For both types of crosses, all double hemizygous F₁ individuals expressed mCherry and AmCyan over the whole body (Figures 2B–H), indicating that the removal of the loxP-mCh-stop-loxP section (leaving one loxP sequence behind) occurred in many cells. Whole body expression of Cre in the tPUb-Cre line was expected due to the nature of the promoter. In the Shu-Cre line, although expression of shut-down is germline-specific, the promoter fragment used was known to provide some somatic expression as well (Anderson et al., 2023), which was now visually corroborated.

To analyse the lines for their germline effect we generated a reporter mosquito line carrying the construct loxN-R-loxP-loxN-Y-loxP (Figure 3, Supplementary Figure S2). These mosquitoes express a red body marker from fragment R, and a yellow optic nerves marker from fragment Y. As lines tPUb-Cre and Shu-Cre have yellow body and blue optic nerves markers respectively, all the genotypes deriving from the crosses could be identified (see example in Supplementary Figure S3). The reporter line includes other sequences that are not relevant for this study (Supplementary Figure S2), and hence their effect is not addressed. The use of two overlapping pairs of incompatible lox sites—loxP and loxN—means that recombination between one pair removes one of the other pair, thus preventing recombination based on that site. Recombination therefore has two possible stable outcomes i) recombination between loxP sites deleting segment Y, retaining segment R and therefore red fluorescence; ii) recombination between loxN sites deleting segment R, retaining segment Y and therefore yellow fluorescence.

We first screened the F₁ progeny of crosses between tPUb-Cre or Shu-Cre with the reporter line. In order to address any possible sex specific effect, both reciprocal crosses were performed for line tPUb-Cre, but as line Shu-Cre is linked to the m allele of the M/m male determining locus (“m-linked”), only Shu-Cre females were used. Double hemizygous F₁ males and females were subsequently crossed to wild-type counterparts, the F₂ was screened, and their phenotypes were assessed for recombination events.

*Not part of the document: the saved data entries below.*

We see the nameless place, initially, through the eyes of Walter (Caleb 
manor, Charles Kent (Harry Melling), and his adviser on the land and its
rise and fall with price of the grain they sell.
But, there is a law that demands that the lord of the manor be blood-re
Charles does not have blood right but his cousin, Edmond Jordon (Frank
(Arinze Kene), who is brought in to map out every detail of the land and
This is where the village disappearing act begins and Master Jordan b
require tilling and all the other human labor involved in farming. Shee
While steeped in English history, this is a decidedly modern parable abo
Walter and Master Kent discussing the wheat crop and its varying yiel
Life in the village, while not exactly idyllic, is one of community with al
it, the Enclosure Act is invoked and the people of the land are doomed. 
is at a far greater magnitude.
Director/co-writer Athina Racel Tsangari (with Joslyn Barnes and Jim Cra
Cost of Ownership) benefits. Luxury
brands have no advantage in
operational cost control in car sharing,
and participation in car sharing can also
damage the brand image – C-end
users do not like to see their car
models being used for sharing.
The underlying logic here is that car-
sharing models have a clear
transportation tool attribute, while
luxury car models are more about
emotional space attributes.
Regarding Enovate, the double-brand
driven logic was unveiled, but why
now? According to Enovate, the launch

The results for line tPUb-Cre are summarised in Figure 4A and detailed in Supplementary Tables S3–S6. The results for line Shu-Cre are summarised in Figure 4B and detailed in Supplementary Tables S7, S8. The analysis of the segregation of the tPUb-Cre and loxN-R-loxP-loxN-Y-loxP constructs (adding up recombined and non-recombined versions of the latter), showed no statistically significant differences with the expected frequencies (25% each—double hemizygous, single hemizygous for each insertion and wild-type) (Chi-square test of independence: p > 0.05). This suggests no substantial lethal effect of the recombinase line or the recombined fragments (power analysis: N > 250, β > 0.9, ω < 0.3 for all crosses). Crosses with the tPUb-Cre line produced only one recombinant individual for one of the two possible phenotypes (red body from red body or yellow optic nerves). This indicated little or no expression—or function, but see below—of Cre in the germline of this strain, likely due to the PUb promoter fragment used in this line.

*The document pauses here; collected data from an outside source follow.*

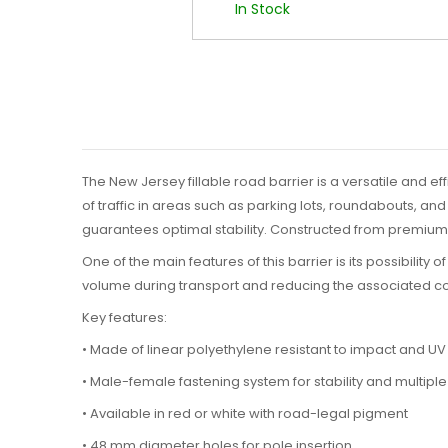
In Stock
The New Jersey fillable road barrier is a versatile and ef
of traffic in areas such as parking lots, roundabouts, an
guarantees optimal stability. Constructed from premium l
One of the main features of this barrier is its possibility of
volume during transport and reducing the associated cos
Key features:
• Made of linear polyethylene resistant to impact and UV
• Male-female fastening system for stability and multiple
• Available in red or white with road-legal pigment
• 48 mm diameter holes for pole insertion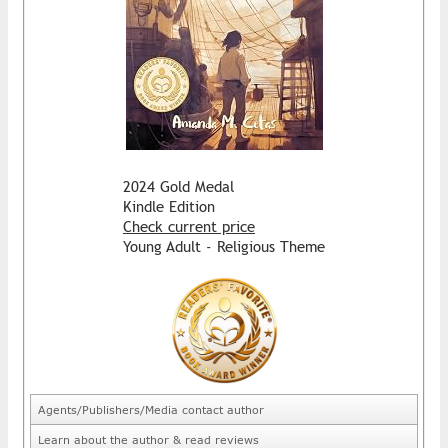
2024 Gold Medal
Kindle Edition
Check current price
Young Adult - Religious Theme
Agents/Publishers/Media contact author
Learn about the author & read reviews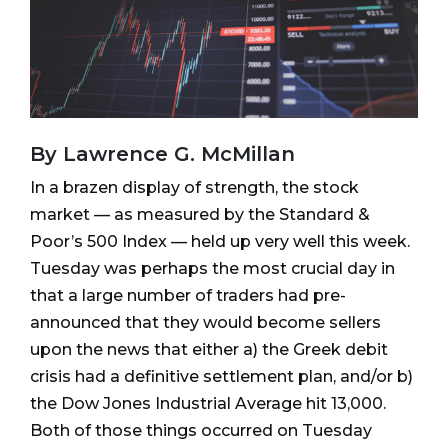
By Lawrence G. McMillan
In a brazen display of strength, the stock
market — as measured by the Standard &
Poor’s 500 Index — held up very well this week.
Tuesday was perhaps the most crucial day in
that a large number of traders had pre-
announced that they would become sellers
upon the news that either a) the Greek debit
crisis had a definitive settlement plan, and/or b)
the Dow Jones Industrial Average hit 13,000.
Both of those things occurred on Tuesday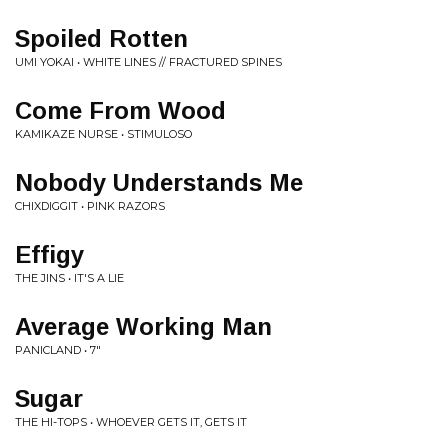
Spoiled Rotten
UMI YOKAI • WHITE LINES // FRACTURED SPINES
Come From Wood
KAMIKAZE NURSE • STIMULOSO
Nobody Understands Me
CHIXDIGGIT • PINK RAZORS
Effigy
THE JINS • IT'S A LIE
Average Working Man
PANICLAND • 7"
Sugar
THE HI-TOPS • WHOEVER GETS IT, GETS IT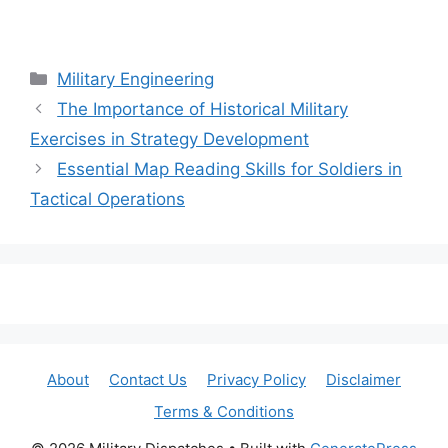
Categories
Military Engineering
The Importance of Historical Military
Exercises in Strategy Development
Essential Map Reading Skills for Soldiers in
Tactical Operations
About
Contact Us
Privacy Policy
Disclaimer
Terms & Conditions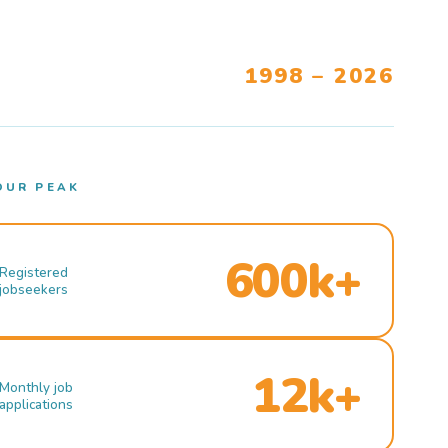
1998 – 2026
OUR PEAK
600k+
Registered
jobseekers
12k+
Monthly job
applications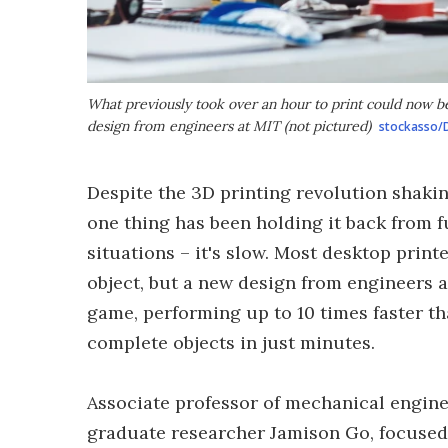
What previously took over an hour to print could now be
design from engineers at MIT (not pictured)
stockasso/
Despite the 3D printing revolution shaki
one thing has been holding it back from f
situations – it's slow. Most desktop print
object, but a new design from engineers 
game, performing up to 10 times faster th
complete objects in just minutes.
Associate professor of mechanical engine
graduate researcher Jamison Go, focused 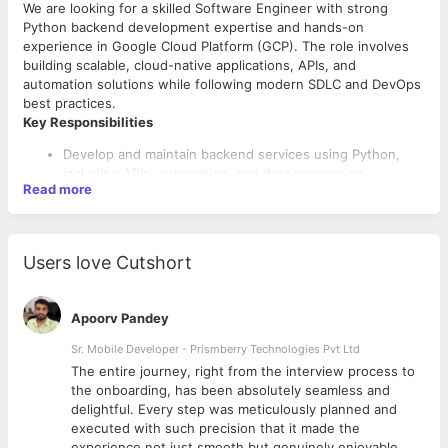
We are looking for a skilled Software Engineer with strong
Python backend development expertise and hands-on
experience in Google Cloud Platform (GCP). The role involves
building scalable, cloud-native applications, APIs, and
automation solutions while following modern SDLC and DevOps
best practices.
Key Responsibilities
Develop and maintain backend services using Python,
including APIs, automation, and data processing.
Read more
Design and implement cloud-native solutions on GCP,
leveraging services such as Cloud Run, Cloud Functions,
Firestore, Compute Engine, and App Engine.
Contribute to system design and architecture
Users love Cutshort
discussions, focusing on scalability and microservices.
Follow SDLC best practices, writing clean, modular, and
testable code using OOP principles and design patterns.
Apoorv Pandey
Collaborate with cross-functional teams to deliver high-
quality software solutions.
Sr. Mobile Developer - Prismberry Technologies Pvt Ltd
Required Skills & Qualifications
Support CI/CD pipelines, version control, and automated
The entire journey, right from the interview process to
Certifications
testing as part of DevOps practices.
d
the onboarding, has been absolutely seamless and
Willing to work in shifts.
Google Cloud Associate or Professional Certification
delightful. Every step was meticulously planned and
preferred.
executed with such precision that it made the
Other relevant cloud or software certifications are a plus.
experience not just smooth but genuinely enjoyable.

Crosses with the Shu-Cre line generated individuals of each of the two possible recombined phenotypes. Analysis of the observed frequencies of the segregating constructs found no evidence for lethal effect for any of the genotypes (Chi-square test of independence: p > 0.05), and expression of Cre recombinase in the germline. A linear model was constructed to compare the number of individuals per phenotype between crosses, and no differences were observed (Student’s t-test: p > 0.05, Supplementary Table S9). A power analysis indicates that there is no evidence for a difference in efficiency of the Cre recombinase between the male and female germline (β = 0.9, f = 0.2).

The efficiency of the Cre lines in the germline, calculated as the percentage of individuals carrying a recombined construct (R + Cre, Y + Cre, R and Y) was 0.16% for line tPUb-Cre and between 15.4% and 17.8% for the Shu-Cre line.

As the Shu-Cre line was found to be highly efficient at inducing recombination in the germline (15.4%–17.8% efficiency), we further analysed it using other lines containing lox sites.